Discipline over racial incident in St. Paul One employee received a three-day suspension and two others got “oral reprimands” over a racially-charged incident, reports the Pioneer Press:
Last August, firefighters discovered the stuffed monkey, dressed in what [St. Paul firefighter Will] Smith has called African garb and cinched at the waist with a fire department shield, hanging in a noose at the city’s equipment service garage on Energy Park Drive.
Those involved in the incident insisted there was no racial intent, but St. Paul fire chief wrote to them that they “should have known a noose is a universally recognized symbol of violence and you should be sensitive to the fact that many people in our department and society perceive the noose as a symbol of violence against persons of color.”
Firefighter Will Smith and St. Paul NAACP president Nathaniel Khaliq said they did not think the discipline was sufficient.
Cyber-attack on U.S., South Korea A 4th of July cyberattack targeted at least the U.S. Treasury Department, Secret Service, Federal Trade Commission and Transportation Department and the South Korean presidential Blue House, Defense Ministry, National Assembly, reports BBC. The attack is ongoing. Anonymous South Korean officials blamed North Korea, but U.S. officials said the source had not been identified. The Washington Post reports that the denial of service attacks are targeting 26 websites, including commercial sites operated by Nasdaq, the New York Stock Exchange and The Washington Post. In the U.S., an unidentified government official said:
[The] government and private sector Internet service providers were able to “keep this down to a dull roar.”
He said that the attacks were major in the sense that they were widespread and well-coordinated, and that though the FTC website was down most of the day Tuesday, “the reality is that most of the Web sites have been up most of the time so the countermeasures have been pretty effective.”
According to NPR, South Korean email and other sites were also affected.
Afghanistan Even as U.S. and allied troops continue a major offensive against the Taliban in southern Afghanistan, BBC reports on increasing Taliban presence and control in the north. Visiting the Kunduz region, a BBC reporter finds schools for girls have been closed, and the Taliban has imposed a 10 percent religious tax. Taliban patrols are visible, and people complain that the central government has abandoned them.
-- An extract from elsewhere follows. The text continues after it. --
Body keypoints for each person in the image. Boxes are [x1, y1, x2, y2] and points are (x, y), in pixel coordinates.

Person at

Anonymous central government officials say they are waiting until after the harvest to move. In the meantime:
In recent months, Kunduz has felt the consequences of the Taliban presence – a senior Afghan government official was shot dead while driving to the Tajikistan border and four US soldiers were recently killed by a roadside bomb.
The New York Times reports that only 400 Afghan soldiers are fighting with the 4,000 U.S. soldiers and the British soldiers in the southern offensive.
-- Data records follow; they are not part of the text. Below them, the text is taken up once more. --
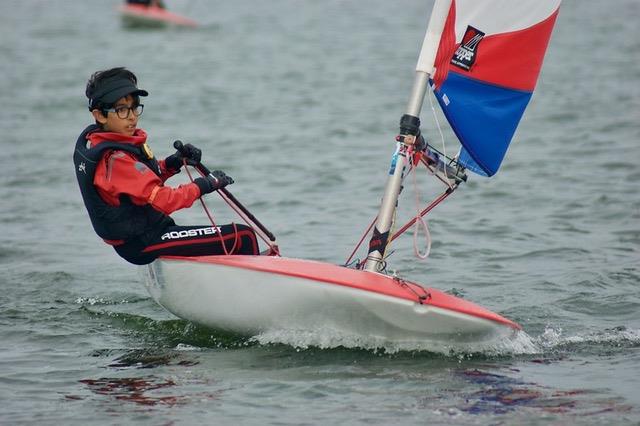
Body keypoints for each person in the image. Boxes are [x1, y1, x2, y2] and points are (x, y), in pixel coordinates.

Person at [74, 67, 260, 265]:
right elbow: (164, 200)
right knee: (243, 236)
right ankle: (259, 290)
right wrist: (204, 185)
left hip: (145, 235)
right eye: (121, 110)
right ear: (100, 115)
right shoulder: (116, 159)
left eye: (135, 107)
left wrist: (174, 162)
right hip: (145, 241)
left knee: (238, 236)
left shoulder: (104, 145)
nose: (132, 117)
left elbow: (138, 185)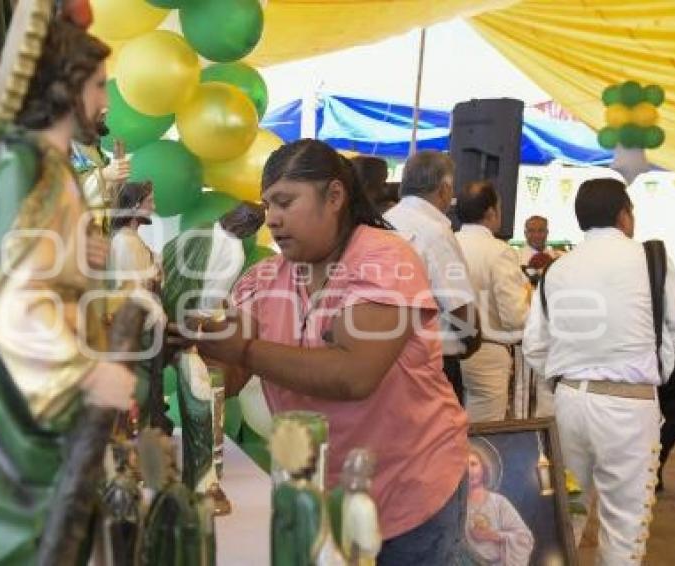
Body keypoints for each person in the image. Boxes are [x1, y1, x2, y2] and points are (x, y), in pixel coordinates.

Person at [173, 139, 469, 565]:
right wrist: (189, 348)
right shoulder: (265, 277)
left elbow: (354, 375)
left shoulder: (384, 257)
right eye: (267, 205)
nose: (271, 219)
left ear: (334, 196)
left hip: (408, 486)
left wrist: (244, 348)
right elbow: (230, 374)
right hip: (323, 490)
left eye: (285, 202)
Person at [0, 13, 137, 563]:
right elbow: (13, 302)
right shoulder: (22, 165)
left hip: (43, 414)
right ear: (65, 86)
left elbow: (39, 262)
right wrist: (89, 374)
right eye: (97, 85)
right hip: (18, 423)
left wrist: (81, 256)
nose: (104, 100)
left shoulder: (51, 167)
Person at [523, 178, 675, 564]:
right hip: (629, 407)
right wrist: (656, 351)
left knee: (566, 513)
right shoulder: (651, 258)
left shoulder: (557, 269)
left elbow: (535, 346)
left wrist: (572, 368)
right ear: (624, 215)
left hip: (569, 401)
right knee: (623, 526)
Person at [384, 150, 481, 403]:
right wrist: (472, 341)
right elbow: (460, 306)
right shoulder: (434, 230)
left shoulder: (382, 223)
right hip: (432, 363)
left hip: (385, 360)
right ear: (445, 188)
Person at [455, 181, 528, 422]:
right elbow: (514, 317)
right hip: (486, 352)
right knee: (481, 440)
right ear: (490, 212)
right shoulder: (499, 251)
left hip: (445, 351)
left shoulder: (447, 242)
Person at [464, 446, 534, 565]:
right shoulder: (457, 508)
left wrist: (493, 536)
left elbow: (524, 539)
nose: (469, 471)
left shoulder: (499, 502)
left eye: (473, 464)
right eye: (464, 466)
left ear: (483, 468)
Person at [71, 110, 130, 234]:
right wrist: (104, 174)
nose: (105, 111)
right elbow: (72, 191)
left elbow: (111, 199)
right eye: (97, 108)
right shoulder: (69, 147)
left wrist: (118, 170)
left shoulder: (95, 150)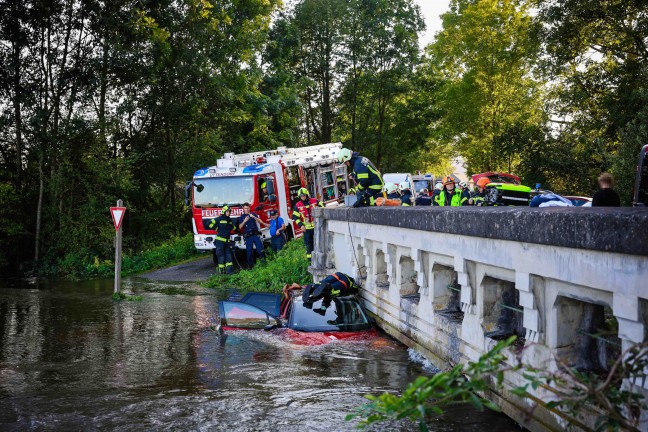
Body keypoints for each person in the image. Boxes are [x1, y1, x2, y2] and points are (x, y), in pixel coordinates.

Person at [285, 272, 359, 315]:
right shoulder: (350, 292)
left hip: (340, 277)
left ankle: (314, 288)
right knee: (330, 290)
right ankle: (315, 291)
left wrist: (322, 309)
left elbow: (327, 298)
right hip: (346, 280)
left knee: (325, 287)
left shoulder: (350, 292)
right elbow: (328, 297)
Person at [292, 187, 323, 259]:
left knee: (319, 243)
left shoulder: (314, 201)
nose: (303, 197)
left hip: (316, 227)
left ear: (307, 194)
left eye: (304, 195)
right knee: (309, 245)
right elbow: (295, 217)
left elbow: (323, 205)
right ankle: (310, 261)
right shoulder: (298, 205)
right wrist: (301, 225)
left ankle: (320, 259)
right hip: (307, 229)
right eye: (301, 196)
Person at [238, 202, 268, 268]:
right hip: (248, 237)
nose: (247, 209)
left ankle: (264, 264)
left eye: (248, 208)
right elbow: (240, 227)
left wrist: (254, 217)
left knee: (260, 250)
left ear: (249, 208)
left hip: (255, 235)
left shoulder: (253, 214)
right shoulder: (242, 217)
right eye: (245, 208)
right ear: (243, 209)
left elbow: (260, 221)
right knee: (249, 252)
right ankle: (250, 266)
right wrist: (244, 221)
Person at [208, 205, 236, 274]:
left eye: (229, 212)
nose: (229, 213)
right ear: (224, 211)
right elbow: (208, 223)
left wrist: (240, 230)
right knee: (221, 257)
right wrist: (216, 228)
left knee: (229, 256)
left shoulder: (229, 220)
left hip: (227, 242)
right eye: (228, 211)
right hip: (219, 242)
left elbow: (234, 228)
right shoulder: (219, 219)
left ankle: (230, 272)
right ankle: (221, 273)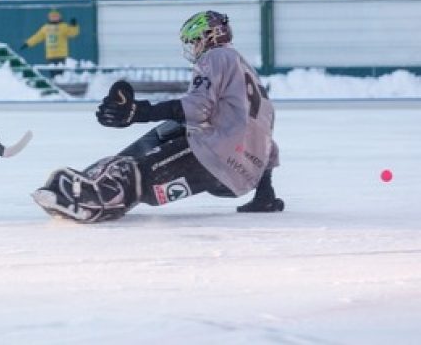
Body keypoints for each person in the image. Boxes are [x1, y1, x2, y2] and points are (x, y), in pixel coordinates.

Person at [33, 11, 282, 223]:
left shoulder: (215, 56)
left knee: (139, 176)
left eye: (194, 41)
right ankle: (105, 174)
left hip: (214, 157)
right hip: (239, 178)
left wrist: (141, 112)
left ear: (208, 36)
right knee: (169, 129)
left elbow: (197, 107)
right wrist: (264, 192)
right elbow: (268, 142)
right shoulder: (249, 73)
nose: (193, 48)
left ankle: (96, 195)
Sudan International attention has focused on the plight of Darfur in the western part of Sudan. Now conflicts in southern Sudan are heating up again, reports BBC. Hundreds have been killed in recent months, and an aid convoy escorted by 150 soldiers was attacked and looted, with 60 of the soldiers killed.
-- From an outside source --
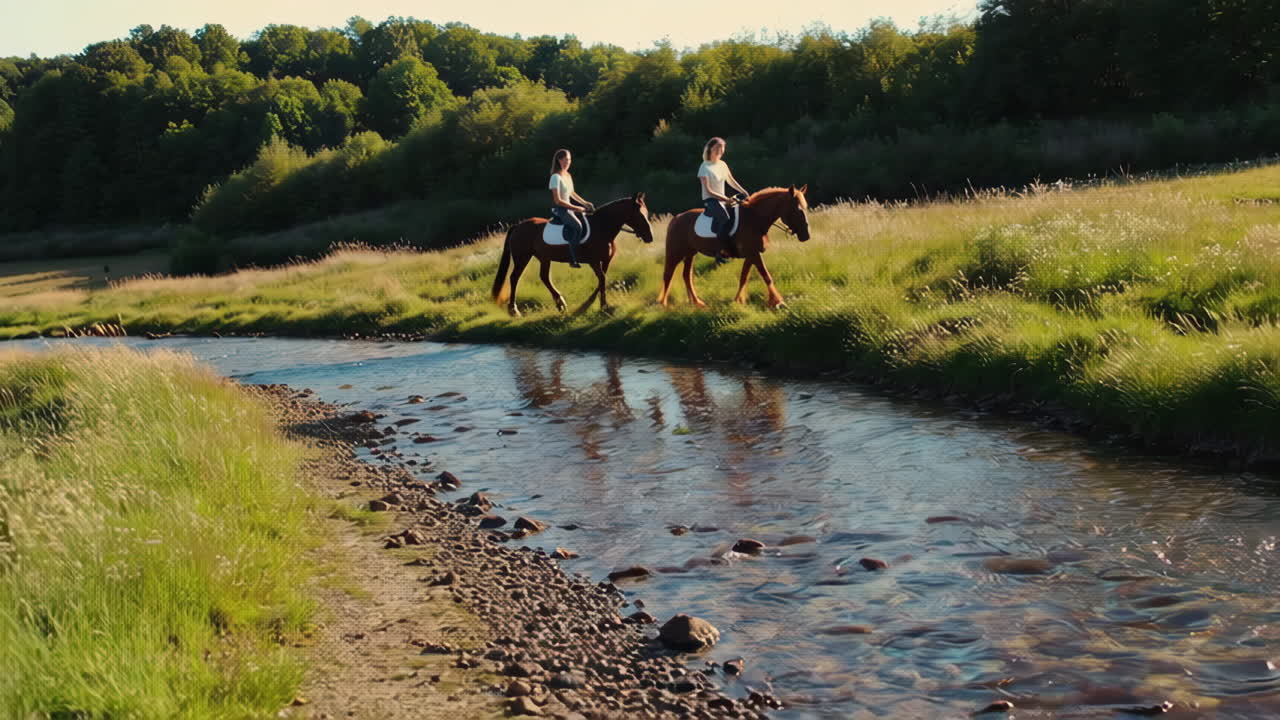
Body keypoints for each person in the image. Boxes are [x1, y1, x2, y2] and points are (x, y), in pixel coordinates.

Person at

Clashes between rival groups in the south have taken place for generations, over resources, land or livestock.
But these well-planned attacks are no simple disputes over stolen cattle.
Women and children are now also deliberately targeted – something elders say never happened in the past.
Pakistan U.S. drone attacks in South Waziristan killed 12 militants on Tuesday and 7 people on Wednesday, reports BBC. Dozens of drone strikes since last August, have killed hundreds of militants and civilians, and have enraged many Pakistanis. Pakistan’s government has also criticized the drone attacks over the past year.